§ Work required
Return a copy of every line in the data below that contains "algodón".

-=-=-

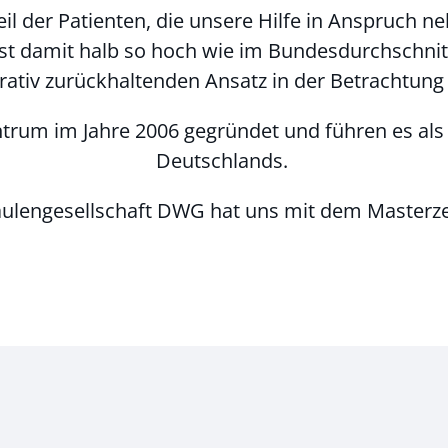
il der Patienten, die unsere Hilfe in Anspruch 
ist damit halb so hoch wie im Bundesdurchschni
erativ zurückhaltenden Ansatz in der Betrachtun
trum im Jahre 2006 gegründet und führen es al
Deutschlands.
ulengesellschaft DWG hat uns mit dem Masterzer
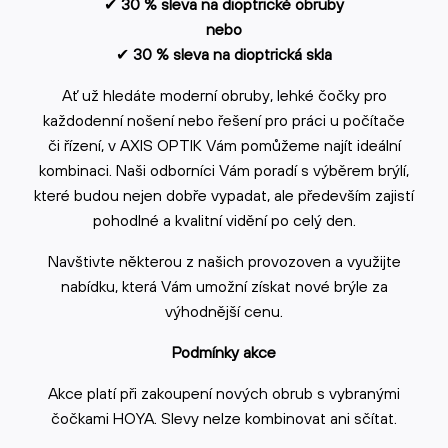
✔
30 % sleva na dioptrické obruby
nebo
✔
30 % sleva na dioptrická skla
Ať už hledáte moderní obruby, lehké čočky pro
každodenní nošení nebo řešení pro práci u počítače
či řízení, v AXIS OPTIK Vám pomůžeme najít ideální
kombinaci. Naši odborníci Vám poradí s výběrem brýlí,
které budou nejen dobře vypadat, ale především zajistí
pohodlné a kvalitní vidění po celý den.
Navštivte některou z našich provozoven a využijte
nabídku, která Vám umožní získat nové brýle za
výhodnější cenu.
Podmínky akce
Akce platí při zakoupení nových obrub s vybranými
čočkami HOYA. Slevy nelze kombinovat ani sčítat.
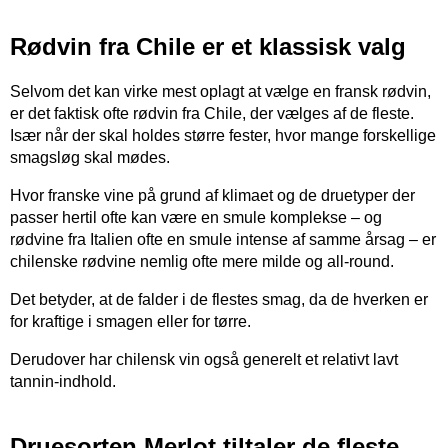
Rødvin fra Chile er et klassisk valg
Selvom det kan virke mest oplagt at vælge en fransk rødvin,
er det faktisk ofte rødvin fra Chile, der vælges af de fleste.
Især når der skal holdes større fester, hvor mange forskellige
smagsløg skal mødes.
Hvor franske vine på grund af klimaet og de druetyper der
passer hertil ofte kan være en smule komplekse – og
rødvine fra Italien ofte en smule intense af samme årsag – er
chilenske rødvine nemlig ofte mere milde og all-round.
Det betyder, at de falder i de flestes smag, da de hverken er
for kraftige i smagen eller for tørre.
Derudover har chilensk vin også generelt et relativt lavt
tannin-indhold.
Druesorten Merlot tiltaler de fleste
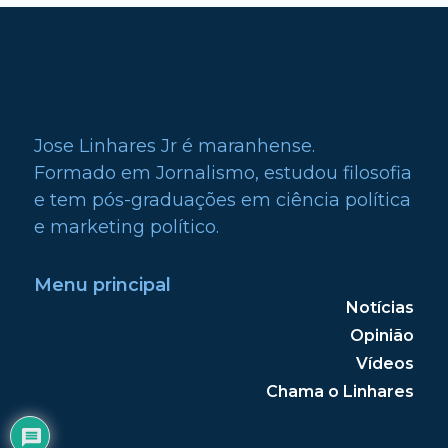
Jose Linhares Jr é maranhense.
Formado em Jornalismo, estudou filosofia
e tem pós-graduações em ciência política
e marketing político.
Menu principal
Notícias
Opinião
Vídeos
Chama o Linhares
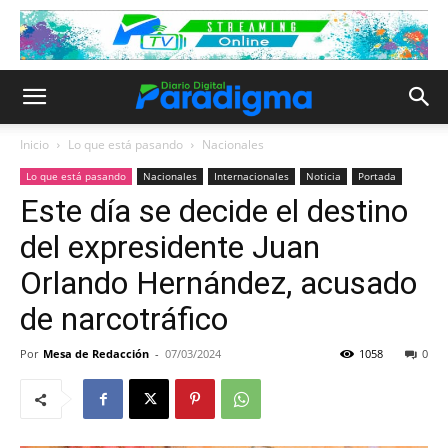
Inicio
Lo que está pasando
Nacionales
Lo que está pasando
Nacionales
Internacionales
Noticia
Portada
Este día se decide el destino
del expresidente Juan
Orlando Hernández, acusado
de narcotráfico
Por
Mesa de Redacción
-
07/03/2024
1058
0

-=-=-

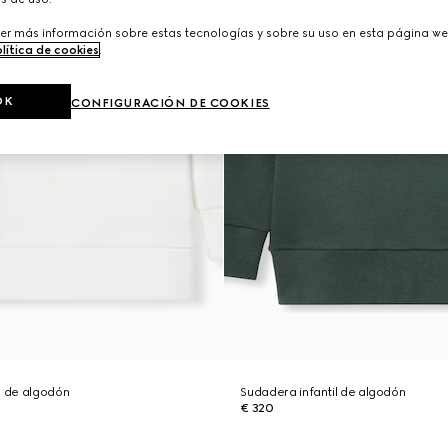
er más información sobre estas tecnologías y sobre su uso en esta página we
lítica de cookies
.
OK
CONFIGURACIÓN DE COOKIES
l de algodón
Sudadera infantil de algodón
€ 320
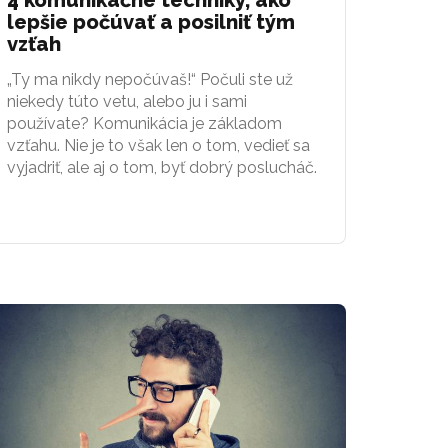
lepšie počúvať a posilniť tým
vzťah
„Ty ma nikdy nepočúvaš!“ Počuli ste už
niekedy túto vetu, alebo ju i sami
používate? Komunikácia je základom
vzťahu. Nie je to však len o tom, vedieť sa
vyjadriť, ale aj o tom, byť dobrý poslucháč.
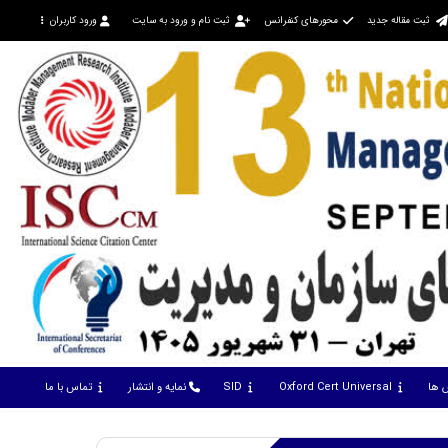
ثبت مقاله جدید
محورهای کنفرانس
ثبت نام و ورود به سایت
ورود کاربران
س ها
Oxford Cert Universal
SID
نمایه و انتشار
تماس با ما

-=-=-

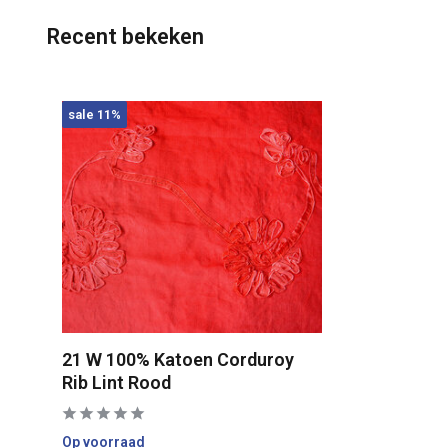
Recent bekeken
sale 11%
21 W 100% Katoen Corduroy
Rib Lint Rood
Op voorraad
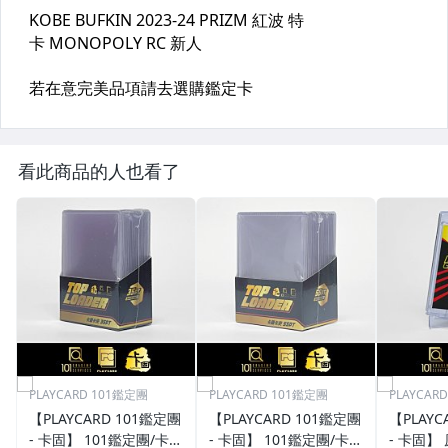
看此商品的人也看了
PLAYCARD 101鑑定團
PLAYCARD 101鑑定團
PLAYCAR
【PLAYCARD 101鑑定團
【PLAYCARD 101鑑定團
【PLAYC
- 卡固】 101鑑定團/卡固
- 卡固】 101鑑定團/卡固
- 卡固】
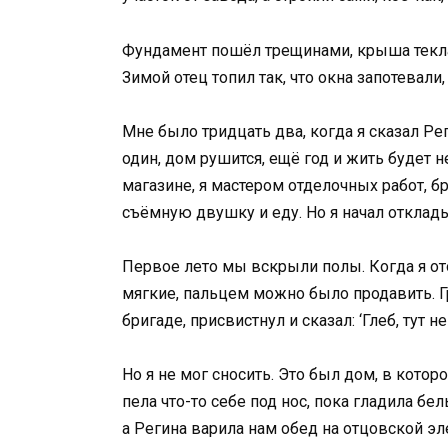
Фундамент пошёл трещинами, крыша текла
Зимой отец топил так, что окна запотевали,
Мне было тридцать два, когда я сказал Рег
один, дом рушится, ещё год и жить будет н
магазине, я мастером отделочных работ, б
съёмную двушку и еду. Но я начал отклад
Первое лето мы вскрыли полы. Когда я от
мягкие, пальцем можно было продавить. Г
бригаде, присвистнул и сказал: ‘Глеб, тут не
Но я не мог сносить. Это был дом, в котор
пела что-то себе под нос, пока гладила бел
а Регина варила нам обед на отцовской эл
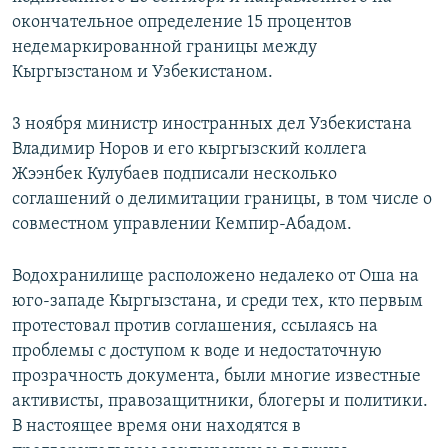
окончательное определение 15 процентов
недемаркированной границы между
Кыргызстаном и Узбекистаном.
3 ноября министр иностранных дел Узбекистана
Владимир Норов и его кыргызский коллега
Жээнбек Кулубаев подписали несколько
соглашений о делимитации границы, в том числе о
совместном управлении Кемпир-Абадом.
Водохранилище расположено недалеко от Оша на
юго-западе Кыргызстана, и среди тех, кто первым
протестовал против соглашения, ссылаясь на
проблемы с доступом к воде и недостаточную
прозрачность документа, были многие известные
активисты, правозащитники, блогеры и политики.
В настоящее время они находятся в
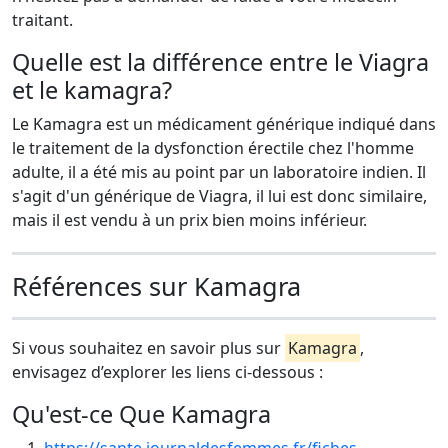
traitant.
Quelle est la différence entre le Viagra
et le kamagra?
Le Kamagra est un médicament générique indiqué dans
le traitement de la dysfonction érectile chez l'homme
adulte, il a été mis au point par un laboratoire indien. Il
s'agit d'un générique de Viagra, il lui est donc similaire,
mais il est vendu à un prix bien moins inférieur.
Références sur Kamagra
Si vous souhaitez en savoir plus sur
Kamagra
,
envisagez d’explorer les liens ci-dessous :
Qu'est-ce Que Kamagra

-=-=-

§ Written answer
l de algodón
Sudadera infantil de algodón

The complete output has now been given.